Now on the right, we're focusing in on hemoglobin structure, and we know once again that hemoglobin is a 4 subunit protein. In fact, hemoglobin has 2 subunits, shown here in blue, which are alpha subunits, and the alpha can actually be written out as alpha or symbolized with the Greek letter alpha, and then it has these 2 beta subunits, and again, it can be written out as beta or symbolized with the Greek letter beta. And so the 2 alpha subunits are identical to each other, and the 2 beta subunits are identical to each other. But, of course, the alpha and beta subunits are different from one another. But regardless, all 4 of these subunits, which you'll notice, has a heme group that is present. And so notice on the right, we are zooming in to the structure of the heme group. And so it does have a pretty complex structure. And, in most cases, you wouldn't be expected to have to memorize the structure. But this structure here is the heme group, so we can go ahead and label it as so. And what you'll notice is that right in the center of the heme group, is going to be that iron atom, the Fe²⁺ atom. And so this iron atom is what is capable of reversibly binding oxygen gas. And so although it's not being shown, again, it's important to know that the iron interacts with the oxygen gas for binding. And so again, because each of these subunits has a heme group, that allows each one of these subunits to reversibly bind 1 oxygen, and that means that this entire hemoglobin molecule can bind a maximum of 4 oxygen gas molecules as we discussed.
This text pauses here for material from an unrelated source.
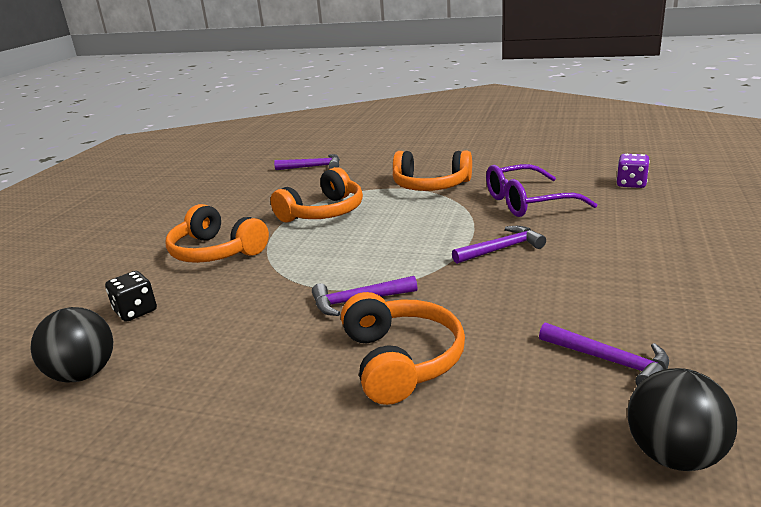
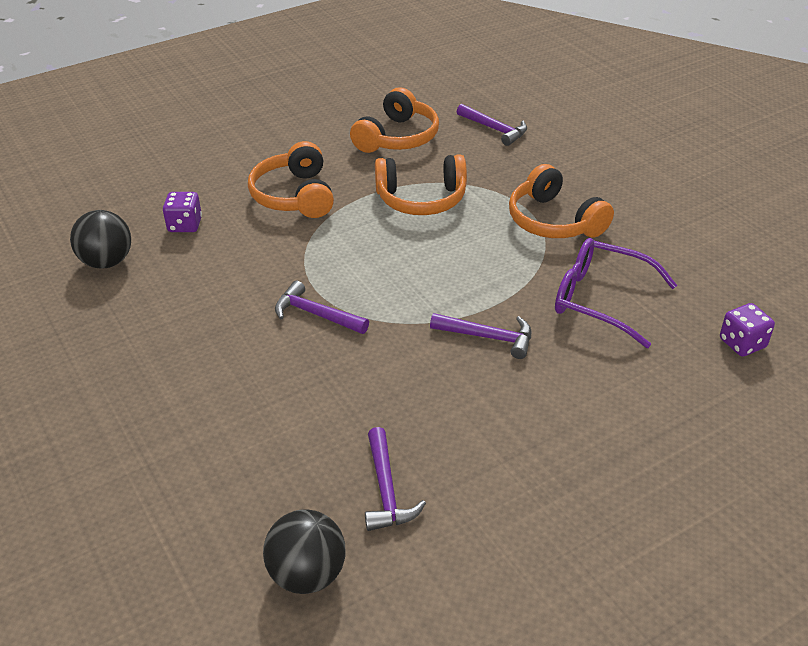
camera: 40 degrees right, 15 degrees up
black dice [105,271,157,322] -> purple dice [163,192,202,232]
orange headphones [341,292,465,405] -> orange headphones moved to [350,87,439,153]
And so this here concludes our brief lesson on the structure of hemoglobin, and as we move forward, we'll be able to apply these concepts and learn more. So I'll see you in our next video.

So here we have an example problem that's asking if each erythrocyte, or red blood cell, can carry 250,000,000 Hemoglobin molecules, how many molecules of oxygen gas can each erythrocyte carry at a time? And we've got these four potential answer options down below. To solve this problem, we'll need to do just a little bit of math. Again, the problem is telling us that there are 250,000,000 hemoglobin molecules, which we can abbreviate as HB, for every one erythrocyte, or for every one red blood cell, which we can abbreviate as RBC. We need to recall from our previous lesson videos that for every one hemoglobin molecule, it can carry up to a maximum of 4 oxygen gas molecules. So really, what we need to do is multiply these two ratios together. This becomes a very simple multiplication problem. You'll notice that the units of hemoglobin are going to cancel each other out, so we can cross those off. What we're left with are units of oxygen and units of red blood cells. We can go ahead and have our ratio here, and add in those units of oxygen, and again, red blood cell on bottom. All we need to do is multiply our numbers straight across in these ratios. So 250,000,000×4 is actually 1,000,000,000. And so we can put 1,000,000,000 on top, and of course, 1×1 is going to be 1, so we can put 1 down below. This is going to be our answer over here that there are going to be 1,000,000,000 oxygen gas molecules for every one red blood cell, and that's exactly what the problem is asking us. So notice that answer option d over here says 1,000,000,000, and that is going to be the correct answer for this problem. Theoretically, if every red blood cell carried 250,000,000 hemoglobin molecules, then theoretically, each erythrocyte could carry up to a maximum of 1,000,000,000 oxygen gas molecules. So this concludes this problem, and I'll see you all in our next video.